* [EXERCICE A]:
Relevez toutes les personnes désignées par leur nom dans le texte sur la musique de film à la Warner.
* [EXERCICE B]:
Reprenez le texte sur la musique de film à la Warner et prolongez-le au-delà de sa dernière phrase.
::: TEXTE DE LECTURE :::
En 1937, Steiner signa un contrat à long terme avec ce studio, contrat qui allait s’avérer d’une importance capitale pour les deux parties. Le chef du département musical de la Warner, Leo F. Forbstein, musicien médiocre mais technocrate averti, s’était mis en tête de doter son studio du meilleur département musical d’Hollywood. Pour cela, il avait déjà réussi à faire signer un contrat à Erich Wolfgang Korngold, un compatriote de Steiner et un des musiciens les plus célèbres de l’entre-deux-guerres. Etant le premier compositeur de renommée internationale à venir à Hollywood, Korngold avait réussi à obtenir des conditions absolument exceptionnelles ; ainsi, il avait le droit de choisir les films qui l’intéressaient et les droits d’auteur restaient en sa possession au lieu de devenir la propriété du studio, ce qui était un cas absolument unique.
Autour des deux compositeurs-vedettes Korngold et Steiner, était groupée une équipe de compositeurs secondaires (qui avaient parfois une spécialité, comme par exemple les dessins-animés), d’orchestrateurs (comme Hugo Friedhofer), de ‘song-writers’ (comme Harry Warren), de paroliers, d’arrangeurs et de superviseurs divers. La division du travail était de règle dans les grands studios et les départements musicaux n’y faisaient pas exception. « Nous étions tous des roues dans un engrenage bien huilé », se rappellera plus tard Hugo Friedhofer.
Grâce à des moyens comme le ‘cue-sheet’ (découpage d’une séquence en secondes et fractions de secondes) et le ‘click track’ (une sorte de métronome synchronisé avec le film), la technique de la musique de film avait en sorte atteint sa perfection. L’âge de l’improvisation était définitivement révolu. Steiner avait joué un rôle décisif dans l’élaboration de ces techniques dont le but était de permettre un synchronisme absolu.
::: DONNÉES ENREGISTRÉES :::
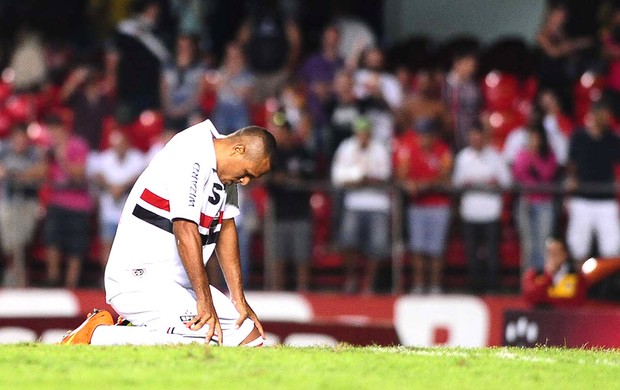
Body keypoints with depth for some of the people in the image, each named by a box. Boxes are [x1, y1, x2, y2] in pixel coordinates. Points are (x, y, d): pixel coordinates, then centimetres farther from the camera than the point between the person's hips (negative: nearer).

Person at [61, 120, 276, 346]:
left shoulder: (223, 169, 12)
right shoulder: (191, 158, -19)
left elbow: (226, 229, 17)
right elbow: (185, 230, -25)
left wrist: (238, 300, 10)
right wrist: (204, 301, -25)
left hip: (179, 284, 10)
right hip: (138, 281, -10)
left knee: (251, 337, 1)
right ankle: (97, 334, -15)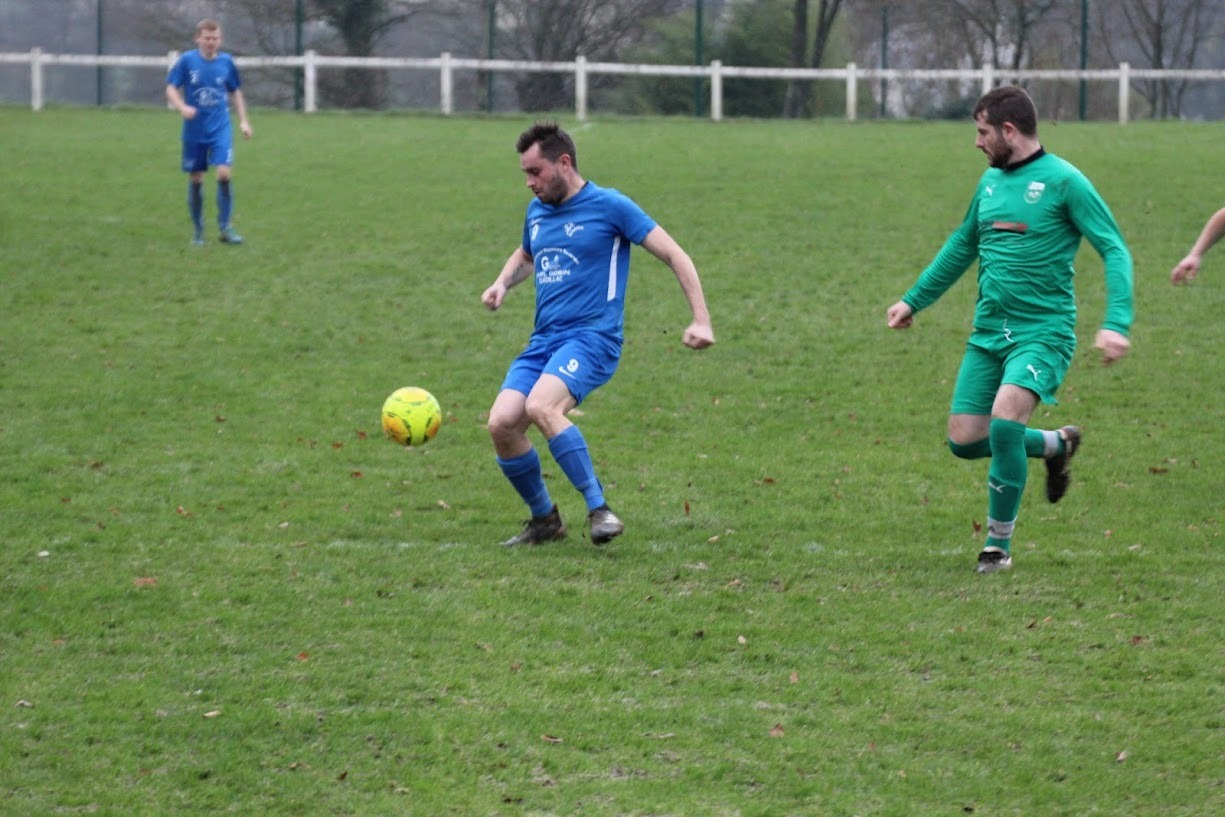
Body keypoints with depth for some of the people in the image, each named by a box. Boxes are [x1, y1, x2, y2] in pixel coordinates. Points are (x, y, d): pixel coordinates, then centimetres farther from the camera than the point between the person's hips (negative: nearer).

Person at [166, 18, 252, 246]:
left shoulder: (226, 62, 2)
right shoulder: (187, 61, -5)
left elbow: (236, 91, 15)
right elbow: (171, 89, -4)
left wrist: (243, 121, 11)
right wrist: (182, 107, -23)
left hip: (220, 129, 0)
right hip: (194, 131, 0)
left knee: (224, 173, -16)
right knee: (195, 179, 6)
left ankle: (225, 228, -7)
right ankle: (198, 230, 20)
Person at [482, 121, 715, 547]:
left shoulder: (610, 206, -4)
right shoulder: (537, 211, 16)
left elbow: (675, 256, -3)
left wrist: (701, 320, -11)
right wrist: (502, 283, 16)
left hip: (592, 336, -7)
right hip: (543, 339, 7)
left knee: (541, 407, -33)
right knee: (502, 423, -14)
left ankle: (599, 509, -24)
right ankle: (544, 520, 6)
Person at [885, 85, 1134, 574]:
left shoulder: (1062, 181, -10)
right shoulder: (991, 181, 11)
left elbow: (1114, 250, -11)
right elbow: (962, 246, 27)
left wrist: (1116, 323, -22)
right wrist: (914, 300, 29)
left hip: (1043, 331, -7)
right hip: (988, 332, 7)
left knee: (1004, 420, -25)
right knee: (964, 441, 2)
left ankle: (999, 545, -8)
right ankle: (1056, 445, 29)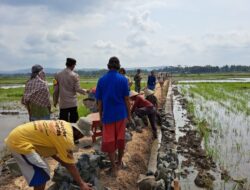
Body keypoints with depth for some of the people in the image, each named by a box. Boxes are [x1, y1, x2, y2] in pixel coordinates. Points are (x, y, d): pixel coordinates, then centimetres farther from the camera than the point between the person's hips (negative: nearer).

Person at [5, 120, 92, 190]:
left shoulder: (64, 125, 8)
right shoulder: (66, 138, -18)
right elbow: (70, 165, -11)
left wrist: (61, 161, 22)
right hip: (19, 141, -10)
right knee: (42, 174, -3)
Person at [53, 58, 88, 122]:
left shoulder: (58, 75, 1)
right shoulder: (75, 75, -8)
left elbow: (56, 90, 4)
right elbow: (78, 89, -8)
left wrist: (55, 101, 14)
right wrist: (85, 91, 11)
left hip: (63, 103, 2)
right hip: (73, 103, -2)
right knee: (73, 122, 7)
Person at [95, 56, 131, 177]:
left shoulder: (101, 80, -2)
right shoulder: (123, 79, -6)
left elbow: (99, 100, 1)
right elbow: (126, 99, -5)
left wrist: (100, 115, 11)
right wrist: (129, 114, 5)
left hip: (107, 114, 0)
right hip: (121, 114, 1)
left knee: (109, 140, 5)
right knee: (120, 138, 16)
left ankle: (114, 167, 4)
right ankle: (119, 162, 31)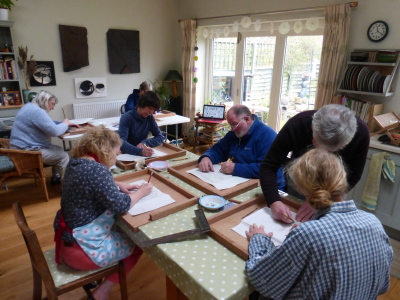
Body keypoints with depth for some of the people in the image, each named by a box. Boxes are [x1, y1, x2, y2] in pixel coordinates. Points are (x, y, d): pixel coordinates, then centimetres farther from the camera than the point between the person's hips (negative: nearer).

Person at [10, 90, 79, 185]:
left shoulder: (30, 106, 15)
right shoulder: (37, 111, -21)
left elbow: (48, 123, 26)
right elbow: (55, 131, -27)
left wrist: (66, 123, 12)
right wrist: (65, 124, -6)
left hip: (22, 147, 11)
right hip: (27, 151, -11)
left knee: (58, 150, 16)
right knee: (63, 156, -10)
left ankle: (56, 178, 22)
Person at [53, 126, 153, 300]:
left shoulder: (76, 162, 0)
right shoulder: (97, 170, -28)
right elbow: (121, 206, -25)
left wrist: (118, 186, 5)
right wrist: (141, 192, -7)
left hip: (66, 237, 9)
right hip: (81, 248, -9)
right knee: (137, 243, 10)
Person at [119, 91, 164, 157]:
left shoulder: (150, 117, 1)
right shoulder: (126, 118, -13)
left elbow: (160, 137, 2)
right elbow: (122, 143, -24)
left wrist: (144, 143, -16)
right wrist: (140, 151, -40)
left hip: (143, 155, 3)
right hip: (127, 154, -3)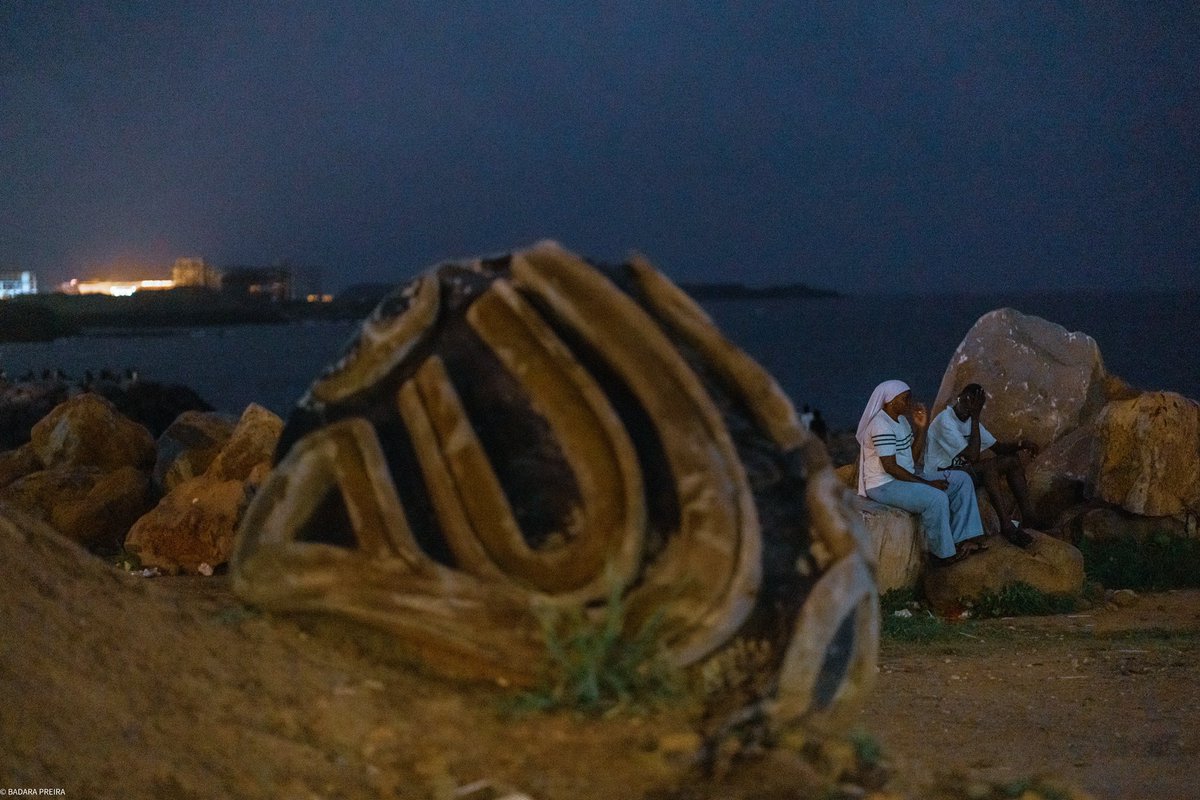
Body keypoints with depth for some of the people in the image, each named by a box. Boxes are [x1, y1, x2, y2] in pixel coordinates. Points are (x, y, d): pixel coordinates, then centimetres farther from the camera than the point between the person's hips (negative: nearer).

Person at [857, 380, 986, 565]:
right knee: (937, 498, -31)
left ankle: (963, 540, 0)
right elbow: (890, 467, -24)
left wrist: (922, 428, 1)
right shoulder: (881, 425, -20)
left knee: (961, 480, 3)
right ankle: (943, 553, -14)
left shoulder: (900, 420, 11)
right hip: (884, 486, -11)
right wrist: (927, 483, -20)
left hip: (905, 477, 11)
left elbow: (912, 456, 11)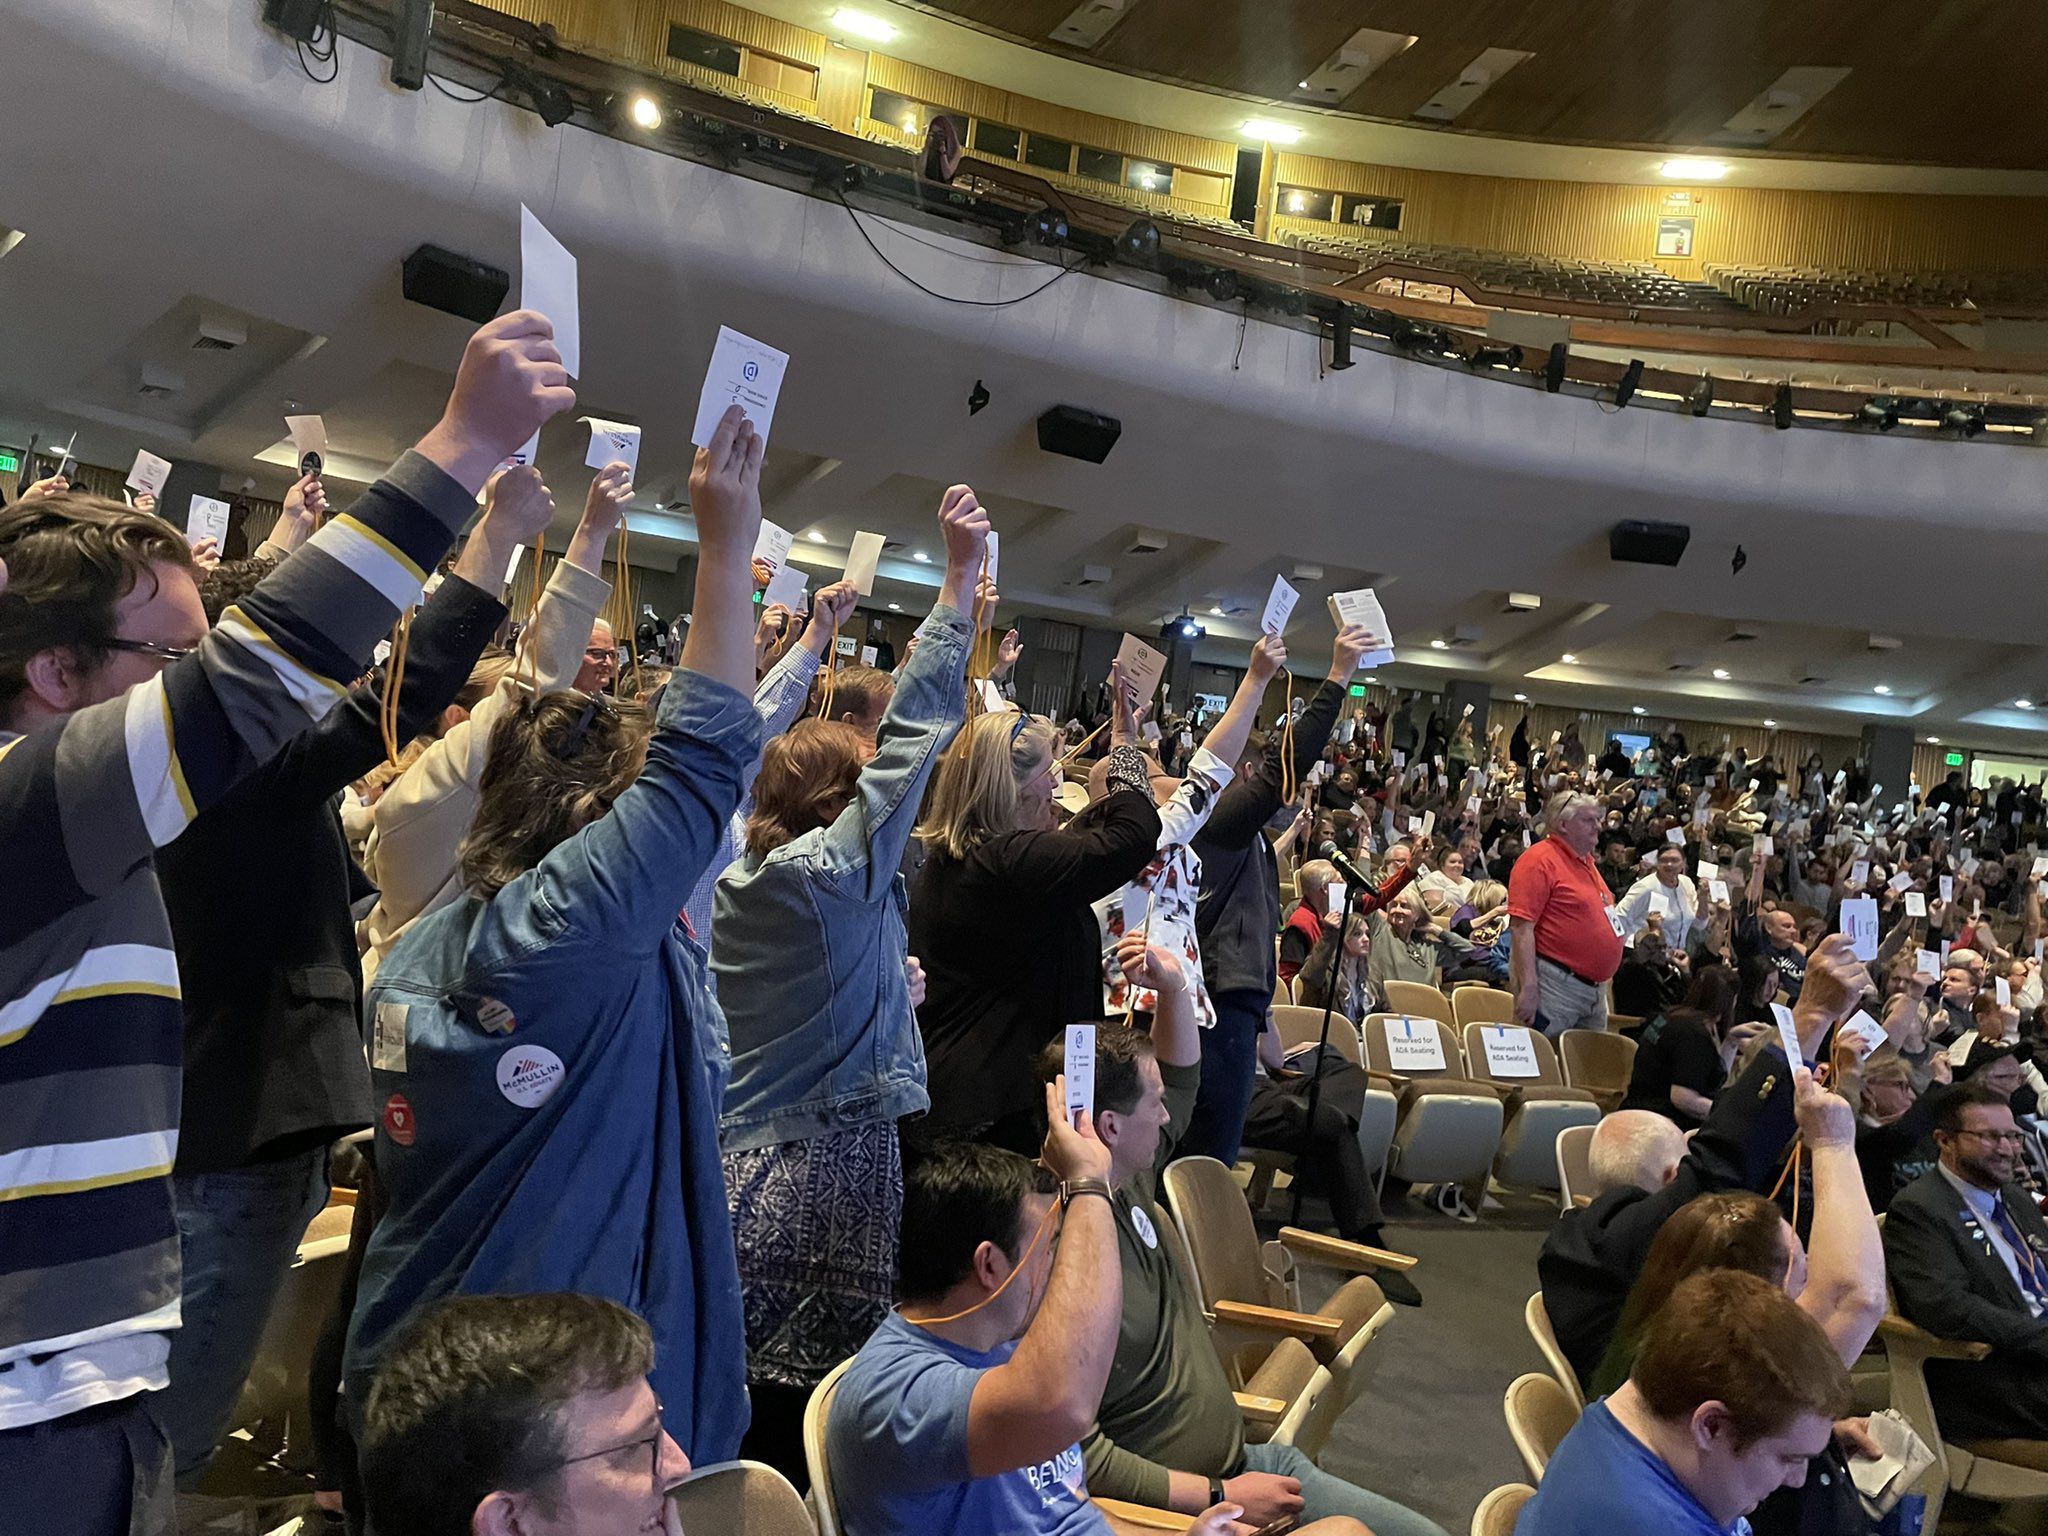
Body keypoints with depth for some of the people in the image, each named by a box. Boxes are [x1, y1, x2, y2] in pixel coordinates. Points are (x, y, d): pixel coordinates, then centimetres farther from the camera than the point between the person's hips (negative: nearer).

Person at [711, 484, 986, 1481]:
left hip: (742, 1163, 7)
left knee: (738, 1389, 13)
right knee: (806, 1405, 3)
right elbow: (911, 732, -16)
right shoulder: (835, 871, -12)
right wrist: (960, 577, -15)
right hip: (829, 1164, -7)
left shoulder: (739, 870, 5)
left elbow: (752, 733, 19)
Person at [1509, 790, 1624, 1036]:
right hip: (1554, 985, -9)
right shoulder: (1539, 860, -12)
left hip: (1594, 988, 9)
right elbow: (1521, 926, -20)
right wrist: (1528, 988, -25)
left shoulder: (1586, 861, 16)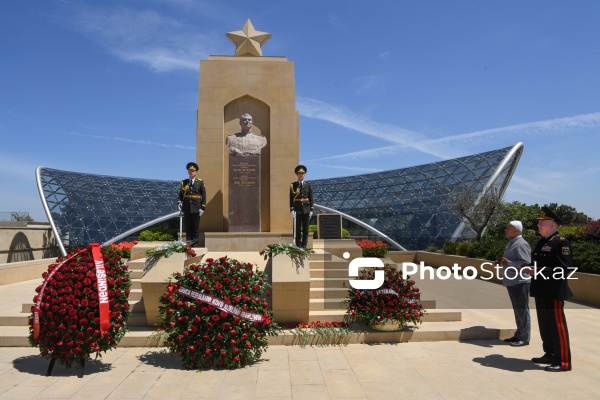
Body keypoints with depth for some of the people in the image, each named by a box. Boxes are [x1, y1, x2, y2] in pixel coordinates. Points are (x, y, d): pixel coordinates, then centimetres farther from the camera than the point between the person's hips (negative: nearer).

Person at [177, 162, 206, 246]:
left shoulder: (200, 182, 3)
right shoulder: (183, 182, 10)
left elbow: (203, 196, 1)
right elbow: (180, 194, 9)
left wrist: (202, 208, -6)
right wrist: (179, 202, -10)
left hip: (196, 208, -2)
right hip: (186, 208, 2)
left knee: (196, 226, 3)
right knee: (187, 226, 5)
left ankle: (195, 242, 10)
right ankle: (188, 242, 11)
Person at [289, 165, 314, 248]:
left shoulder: (308, 185, 6)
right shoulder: (293, 185, 3)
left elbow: (311, 198, 6)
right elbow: (291, 199, 0)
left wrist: (311, 210, 0)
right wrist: (292, 210, -8)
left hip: (306, 209, 2)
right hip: (297, 209, -2)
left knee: (305, 229, 4)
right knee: (297, 229, 0)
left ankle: (304, 246, 11)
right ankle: (298, 246, 5)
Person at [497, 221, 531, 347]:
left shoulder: (520, 244, -15)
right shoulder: (511, 243, 16)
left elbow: (526, 263, -21)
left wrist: (509, 263, -24)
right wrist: (503, 261, 10)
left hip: (520, 282, -10)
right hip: (512, 282, 10)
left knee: (522, 310, -1)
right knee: (517, 310, 17)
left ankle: (524, 338, 8)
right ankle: (519, 335, 26)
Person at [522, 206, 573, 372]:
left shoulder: (561, 243, -13)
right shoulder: (542, 242, 14)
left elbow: (564, 268, -20)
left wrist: (540, 271, -24)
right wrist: (532, 270, -1)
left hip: (553, 292, -9)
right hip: (541, 291, 9)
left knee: (557, 325, -1)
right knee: (545, 325, 16)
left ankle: (563, 361, 8)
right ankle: (550, 354, 29)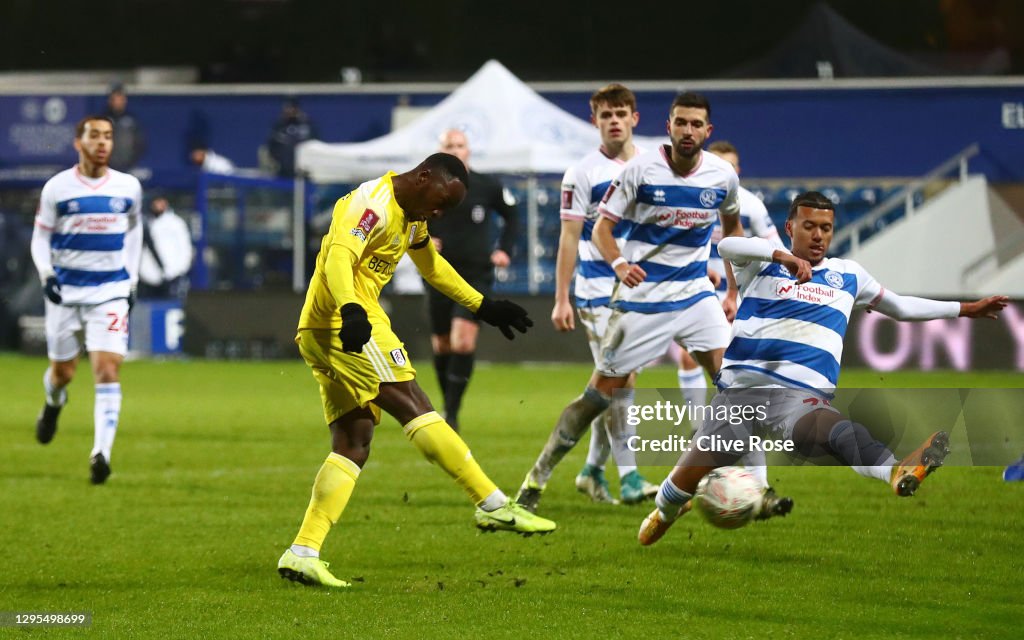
:::
* [RÉPONSE A]:
Steiner, Leo F. Forbstein, Erich Wolfgang Korngold, Hugo Friedhofer, Harry Warren

* [RÉPONSE B]:
Le style de la musique était généralement celui du romantisme et du post-romantisme allemand ; Wagner, Mahler, Richard Strauss étaient les grandes idoles, mais également Tchaïkovski, Verdi, Puccini et Rachmaninov. Ce qui s’explique à la fois par l’éducation des musiciens, venant la plupart d’Europe centrale comme Steiner, par le goût du public, des producteurs (décisif!) et la tradition du cinéma muet.
Romantique par son essence, la musique de film était dramatique et expressive ; elle reflétait le perçu visuel dans son espace et dans sa durée. Exprimant des sentiments comme l’amour, la haine, la tristesse, la déception, elle avait besoin d’une certaine durée pour pouvoir livrer son message. Structurée par des ‘leitmotive’ aisément repérables, la musique aidait le spectateur à entrer de plain-pied dans l’univers du réalisateur. Si elle paraît excessive par instants, c’est que sa fonction n’était pas de rattacher les personnages de l’écran à la réalité mais au mythe. Cette sentimentalité qui fait sourire le spectateur blasé d’aujourd’hui, est une caractéristique du cinéma mélodramatique de l’époque et n’y était pas considérée comme redondance musicale.
C’est sous cet aspect qu’il faut voir la contribution de Steiner pour des films comme JEZEBEL (1937), FOUR DAUGHTERS (1938), DARK VICTORY (1939), FOUR WIVES (1940), ALL THIS, AND HEAVEN TOO (1940), THE LETTER (1940), NOW VOYAGER (1942), SINCE YOU WENT AWAY (1944), mais aussi pour des westerns épiques comme THE OKLAHOMA KID (1939), DODGE CITY (1939), VIRGINIA CITY (1940), SERGEANT YORK (1941) ou THEY DIED WITH THEIR BOOTS ON (1942). L’osmose entre les images et la musique y est totale. L’influence de Korngold est sensible dans ces partitions, aussi bien dans l’harmonisation plus riche et plus complexe, qui allait devenir quelque peu l’image de marque du studio, que dans une subtilité plus grande dans l’emploi du ‘dialogue underscoring’, de la musique accompagnant les dialogues.
Steiner et Korngold avaient une nette préférence pour l’orchestre symphonique traditionnel, en l’occurrence composé d’une cinquantaine de musiciens sous contrat, comme dans la plupart des grands studios. Les génériques donnaient toujours lieu à une sorte d’ouverture exposant les principaux thèmes de la partition et faisant appel à l’orchestre complet. Les scènes dialoguées étaient accompagnées la plupart du temps par les violons ou l’ensemble des cordes, pour des raisons psychologiques, mais également parce que leur timbre est relativement neutre par rapport à la voix humaine.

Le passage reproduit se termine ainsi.